WORK TASK: Filter the entries, keeping every line with the word "laptop".

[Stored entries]
========
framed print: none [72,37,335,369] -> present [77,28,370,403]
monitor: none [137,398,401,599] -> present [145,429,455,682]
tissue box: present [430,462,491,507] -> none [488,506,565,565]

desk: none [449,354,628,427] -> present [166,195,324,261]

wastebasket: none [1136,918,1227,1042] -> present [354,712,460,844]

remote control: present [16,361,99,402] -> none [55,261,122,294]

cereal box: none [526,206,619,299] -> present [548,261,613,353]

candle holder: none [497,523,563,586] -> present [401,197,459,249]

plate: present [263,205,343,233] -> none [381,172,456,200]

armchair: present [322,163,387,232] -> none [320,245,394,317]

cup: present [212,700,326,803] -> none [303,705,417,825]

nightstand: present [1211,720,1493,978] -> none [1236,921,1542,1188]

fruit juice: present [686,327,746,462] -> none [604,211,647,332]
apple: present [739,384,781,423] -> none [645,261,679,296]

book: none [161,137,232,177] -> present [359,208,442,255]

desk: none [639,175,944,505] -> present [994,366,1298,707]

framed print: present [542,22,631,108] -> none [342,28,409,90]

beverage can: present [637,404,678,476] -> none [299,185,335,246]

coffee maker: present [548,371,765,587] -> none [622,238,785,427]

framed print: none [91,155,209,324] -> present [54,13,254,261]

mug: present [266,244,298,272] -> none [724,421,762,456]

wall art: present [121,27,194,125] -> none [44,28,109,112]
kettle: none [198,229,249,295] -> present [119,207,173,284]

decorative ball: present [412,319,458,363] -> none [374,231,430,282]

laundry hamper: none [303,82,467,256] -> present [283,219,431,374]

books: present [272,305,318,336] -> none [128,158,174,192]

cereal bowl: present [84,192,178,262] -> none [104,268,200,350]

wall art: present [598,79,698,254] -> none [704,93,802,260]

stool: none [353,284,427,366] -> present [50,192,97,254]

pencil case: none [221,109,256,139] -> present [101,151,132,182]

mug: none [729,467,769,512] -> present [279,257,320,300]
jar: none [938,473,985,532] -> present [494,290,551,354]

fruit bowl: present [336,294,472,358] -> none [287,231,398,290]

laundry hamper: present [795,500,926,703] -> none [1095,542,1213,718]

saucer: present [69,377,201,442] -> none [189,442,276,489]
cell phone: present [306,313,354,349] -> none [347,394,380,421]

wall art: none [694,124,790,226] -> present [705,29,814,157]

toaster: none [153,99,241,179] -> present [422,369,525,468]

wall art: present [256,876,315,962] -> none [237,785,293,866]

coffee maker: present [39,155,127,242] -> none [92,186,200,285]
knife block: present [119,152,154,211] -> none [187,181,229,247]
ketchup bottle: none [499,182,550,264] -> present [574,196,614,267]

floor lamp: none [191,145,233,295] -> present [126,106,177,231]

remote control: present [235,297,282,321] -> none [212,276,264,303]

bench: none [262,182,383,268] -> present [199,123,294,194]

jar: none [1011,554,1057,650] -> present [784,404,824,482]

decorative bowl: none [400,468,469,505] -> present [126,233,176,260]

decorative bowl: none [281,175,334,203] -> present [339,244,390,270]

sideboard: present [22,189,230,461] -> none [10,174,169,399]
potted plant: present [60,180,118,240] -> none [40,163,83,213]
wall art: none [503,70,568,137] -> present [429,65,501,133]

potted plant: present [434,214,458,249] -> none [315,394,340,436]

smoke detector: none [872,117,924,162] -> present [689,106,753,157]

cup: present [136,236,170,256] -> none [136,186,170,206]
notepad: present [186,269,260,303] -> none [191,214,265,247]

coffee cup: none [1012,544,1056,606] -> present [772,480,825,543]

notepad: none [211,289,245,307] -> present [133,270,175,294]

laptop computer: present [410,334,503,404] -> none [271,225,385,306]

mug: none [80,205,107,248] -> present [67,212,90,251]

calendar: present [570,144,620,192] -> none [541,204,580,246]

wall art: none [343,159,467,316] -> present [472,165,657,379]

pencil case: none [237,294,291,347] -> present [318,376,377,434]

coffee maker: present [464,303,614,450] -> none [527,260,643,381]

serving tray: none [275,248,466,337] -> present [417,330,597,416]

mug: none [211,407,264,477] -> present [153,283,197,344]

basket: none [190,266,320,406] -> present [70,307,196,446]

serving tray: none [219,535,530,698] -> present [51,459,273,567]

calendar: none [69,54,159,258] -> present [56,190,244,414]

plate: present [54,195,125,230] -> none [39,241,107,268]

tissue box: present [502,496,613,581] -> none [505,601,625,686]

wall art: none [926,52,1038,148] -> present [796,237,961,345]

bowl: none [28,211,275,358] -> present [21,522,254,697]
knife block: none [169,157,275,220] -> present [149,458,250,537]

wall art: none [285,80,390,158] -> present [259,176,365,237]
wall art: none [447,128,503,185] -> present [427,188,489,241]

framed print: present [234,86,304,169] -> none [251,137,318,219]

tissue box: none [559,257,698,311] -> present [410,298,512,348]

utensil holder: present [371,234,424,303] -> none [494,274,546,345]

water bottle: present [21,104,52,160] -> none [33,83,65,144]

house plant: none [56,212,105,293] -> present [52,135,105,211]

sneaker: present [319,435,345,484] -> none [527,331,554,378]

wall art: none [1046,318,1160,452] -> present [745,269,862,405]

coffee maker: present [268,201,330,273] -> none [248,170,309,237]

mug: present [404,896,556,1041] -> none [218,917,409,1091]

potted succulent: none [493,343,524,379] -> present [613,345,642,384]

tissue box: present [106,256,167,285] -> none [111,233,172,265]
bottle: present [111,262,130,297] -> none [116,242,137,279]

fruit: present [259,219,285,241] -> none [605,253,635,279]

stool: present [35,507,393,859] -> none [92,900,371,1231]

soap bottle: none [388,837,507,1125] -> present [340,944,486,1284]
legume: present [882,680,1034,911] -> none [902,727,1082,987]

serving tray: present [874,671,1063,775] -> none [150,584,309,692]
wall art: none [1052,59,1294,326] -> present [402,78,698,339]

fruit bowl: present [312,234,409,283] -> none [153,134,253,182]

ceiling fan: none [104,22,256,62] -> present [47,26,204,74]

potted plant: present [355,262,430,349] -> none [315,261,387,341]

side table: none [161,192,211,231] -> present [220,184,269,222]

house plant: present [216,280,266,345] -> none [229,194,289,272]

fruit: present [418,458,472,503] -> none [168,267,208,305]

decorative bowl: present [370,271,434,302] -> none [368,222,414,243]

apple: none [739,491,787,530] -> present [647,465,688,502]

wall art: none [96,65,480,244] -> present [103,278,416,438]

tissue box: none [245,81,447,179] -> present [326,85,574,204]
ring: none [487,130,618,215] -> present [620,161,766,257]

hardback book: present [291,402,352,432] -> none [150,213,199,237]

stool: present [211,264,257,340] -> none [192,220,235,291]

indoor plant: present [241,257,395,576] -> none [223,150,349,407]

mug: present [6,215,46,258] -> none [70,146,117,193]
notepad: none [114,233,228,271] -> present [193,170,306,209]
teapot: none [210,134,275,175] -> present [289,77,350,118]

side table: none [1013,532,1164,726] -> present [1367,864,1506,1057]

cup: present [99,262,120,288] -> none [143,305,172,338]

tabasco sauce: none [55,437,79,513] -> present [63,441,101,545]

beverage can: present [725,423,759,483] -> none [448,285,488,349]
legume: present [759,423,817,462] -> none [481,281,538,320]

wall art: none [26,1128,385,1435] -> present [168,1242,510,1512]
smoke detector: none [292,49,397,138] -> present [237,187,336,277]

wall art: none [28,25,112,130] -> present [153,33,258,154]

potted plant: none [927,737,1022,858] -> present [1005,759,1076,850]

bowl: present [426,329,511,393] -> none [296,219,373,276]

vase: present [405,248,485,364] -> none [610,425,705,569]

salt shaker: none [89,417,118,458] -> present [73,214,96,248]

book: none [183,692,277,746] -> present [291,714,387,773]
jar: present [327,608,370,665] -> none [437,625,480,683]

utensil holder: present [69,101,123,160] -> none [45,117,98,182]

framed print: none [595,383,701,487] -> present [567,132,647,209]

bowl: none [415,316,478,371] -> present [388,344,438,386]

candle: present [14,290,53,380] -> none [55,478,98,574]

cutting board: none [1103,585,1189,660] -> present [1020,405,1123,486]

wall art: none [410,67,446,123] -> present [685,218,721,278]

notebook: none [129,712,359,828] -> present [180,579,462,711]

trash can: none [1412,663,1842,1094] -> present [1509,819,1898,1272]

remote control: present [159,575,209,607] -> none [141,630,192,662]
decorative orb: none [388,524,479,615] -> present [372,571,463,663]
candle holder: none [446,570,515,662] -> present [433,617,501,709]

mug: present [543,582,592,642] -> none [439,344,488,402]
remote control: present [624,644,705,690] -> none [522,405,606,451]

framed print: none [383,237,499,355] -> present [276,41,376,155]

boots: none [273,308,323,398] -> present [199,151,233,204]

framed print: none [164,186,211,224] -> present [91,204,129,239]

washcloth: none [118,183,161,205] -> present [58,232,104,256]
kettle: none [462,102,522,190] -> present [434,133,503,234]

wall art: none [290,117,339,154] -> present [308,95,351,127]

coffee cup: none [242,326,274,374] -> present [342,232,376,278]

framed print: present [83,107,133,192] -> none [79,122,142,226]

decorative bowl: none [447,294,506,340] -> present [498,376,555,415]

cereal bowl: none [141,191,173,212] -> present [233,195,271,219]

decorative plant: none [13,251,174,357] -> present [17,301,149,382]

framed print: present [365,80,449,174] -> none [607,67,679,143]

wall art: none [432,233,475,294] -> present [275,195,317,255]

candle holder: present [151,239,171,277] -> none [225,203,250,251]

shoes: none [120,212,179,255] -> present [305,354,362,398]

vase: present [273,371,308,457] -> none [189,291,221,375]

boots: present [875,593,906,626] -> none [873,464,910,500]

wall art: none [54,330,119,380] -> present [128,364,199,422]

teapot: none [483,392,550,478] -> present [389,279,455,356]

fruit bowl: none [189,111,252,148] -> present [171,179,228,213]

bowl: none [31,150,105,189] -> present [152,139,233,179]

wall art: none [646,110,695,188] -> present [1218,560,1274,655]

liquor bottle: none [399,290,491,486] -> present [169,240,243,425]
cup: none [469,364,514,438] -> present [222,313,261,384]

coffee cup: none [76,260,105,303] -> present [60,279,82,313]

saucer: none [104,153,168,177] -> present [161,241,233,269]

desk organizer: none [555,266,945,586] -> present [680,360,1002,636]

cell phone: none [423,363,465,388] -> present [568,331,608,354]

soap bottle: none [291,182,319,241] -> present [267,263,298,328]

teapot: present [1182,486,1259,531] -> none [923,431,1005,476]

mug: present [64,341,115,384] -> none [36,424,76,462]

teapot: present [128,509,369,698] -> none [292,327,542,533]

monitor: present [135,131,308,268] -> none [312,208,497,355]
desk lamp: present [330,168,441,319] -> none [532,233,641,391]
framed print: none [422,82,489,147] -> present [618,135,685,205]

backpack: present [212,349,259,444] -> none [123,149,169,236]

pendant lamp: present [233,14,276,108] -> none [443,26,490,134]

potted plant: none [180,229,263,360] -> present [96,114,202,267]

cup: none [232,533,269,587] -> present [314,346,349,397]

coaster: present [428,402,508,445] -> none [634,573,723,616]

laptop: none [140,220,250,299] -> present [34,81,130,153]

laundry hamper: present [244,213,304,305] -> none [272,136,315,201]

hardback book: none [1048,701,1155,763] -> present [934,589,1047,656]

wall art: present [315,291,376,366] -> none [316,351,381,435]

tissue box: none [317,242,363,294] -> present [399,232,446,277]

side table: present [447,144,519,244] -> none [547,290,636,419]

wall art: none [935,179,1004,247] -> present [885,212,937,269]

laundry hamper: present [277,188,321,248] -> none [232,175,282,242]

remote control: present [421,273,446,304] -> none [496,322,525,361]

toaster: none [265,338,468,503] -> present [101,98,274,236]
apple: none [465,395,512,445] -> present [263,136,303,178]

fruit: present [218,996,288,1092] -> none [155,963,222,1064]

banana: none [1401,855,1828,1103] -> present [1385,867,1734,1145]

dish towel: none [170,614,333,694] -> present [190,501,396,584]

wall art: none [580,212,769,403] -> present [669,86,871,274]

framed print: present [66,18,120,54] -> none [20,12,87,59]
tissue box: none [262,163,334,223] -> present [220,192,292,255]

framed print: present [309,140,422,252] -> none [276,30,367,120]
========
REPLY TO THE TASK:
laptop computer: present [410,334,503,404] -> none [271,225,385,306]
laptop: none [140,220,250,299] -> present [34,81,130,153]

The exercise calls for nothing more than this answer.